Вселенная для Копейцева — домашние тапки. Он надевает ее бездумно и буднично, шерудя стопой, чтобы удобнее села. Наверное, Копейцев знает о штурме Архива, знает о Небесном Снайпере. Знает, как это можно — любить Лю и умереть из-за Хозяйки Холмов.
Слетев с холмов, Романчук ехал домой по угреватой, побитой оспинами коже улиц. Иногда кожу утюжили желтые катки, и она становилась смуглой, новой и липла к подошвам и шинам. Сейчас, после дождя, асфальт матово зеленел. “Аномал”, — сказала на Диму одна из врачей в военкомате. Это значило — дальтоник, которому позволено защищать родину. “Ничего, Леонардо да Винчи тоже был аномал!” — подбодрил второй, хлопнув Диму по спине.
Романчук не прошел по плоскостопию.
Зеленый был главным цветом, подумалось ему сейчас. Зеленого на земле было больше, чем любого другого. И оттенков его больше. Столько травы! Интересно, первый человек, назвавший зеленый — зеленым, что он увидел? Молодую траву? Глаза любимой женщины-самки? Кустарник, дерево? Какой кустарник, дерево? Все зеленые, все разные...

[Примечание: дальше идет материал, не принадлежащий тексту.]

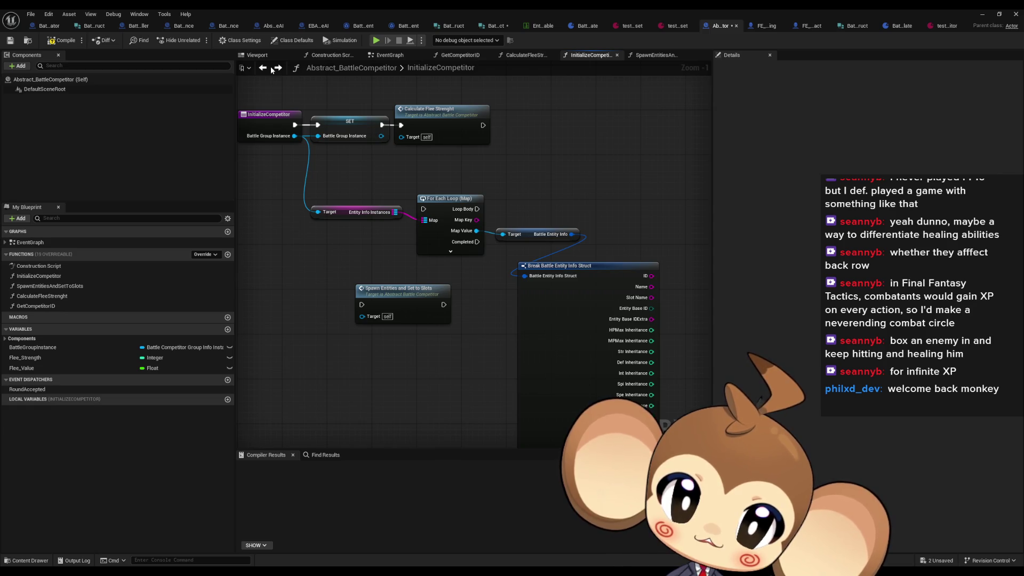
pyautogui.click(278, 68)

Романчук заволновался, чуть не наехав на прохожего: почему-то это было очень важно — какой зеленый первичен. Ящерица, изумруд, утренняя дымка, дерево? Тут была тайна всего мира, начальная точка отсчета, хитро запрятанный конец гордиева узла. Ведь если изначальный зеленый на самом деле светло-зеленый, как салат, или голубоватый, как репейник, сдвигаются и все остальные цвета! Тогда синий — голубой, красный — оранжевый...
А если сдвигаются цвета, то и остальное...
Среди зеленого, близкого для наблюдения, больше всего было — трава. Все выходило из нее, и все входило в нее. Он никогда не думал о траве, действительно жил, не видя травы, хотя она была под ногами, под колесами велосипеда. Он не знал ни одного настоящего названия, кроме разве что кашки и одуванчика полевого. Были “солдатики”, которые в детстве азартно хлестались друг о друга, пока у одного не отскочит голова-кивер, — но разве они правда “солдатики”? Были еще “петушки” и “курочки” — но даже этого не скажешь наверняка, пока не проведешь рукой снизу вверх по суставчатому стеблю, собирая между пальцев гребешок...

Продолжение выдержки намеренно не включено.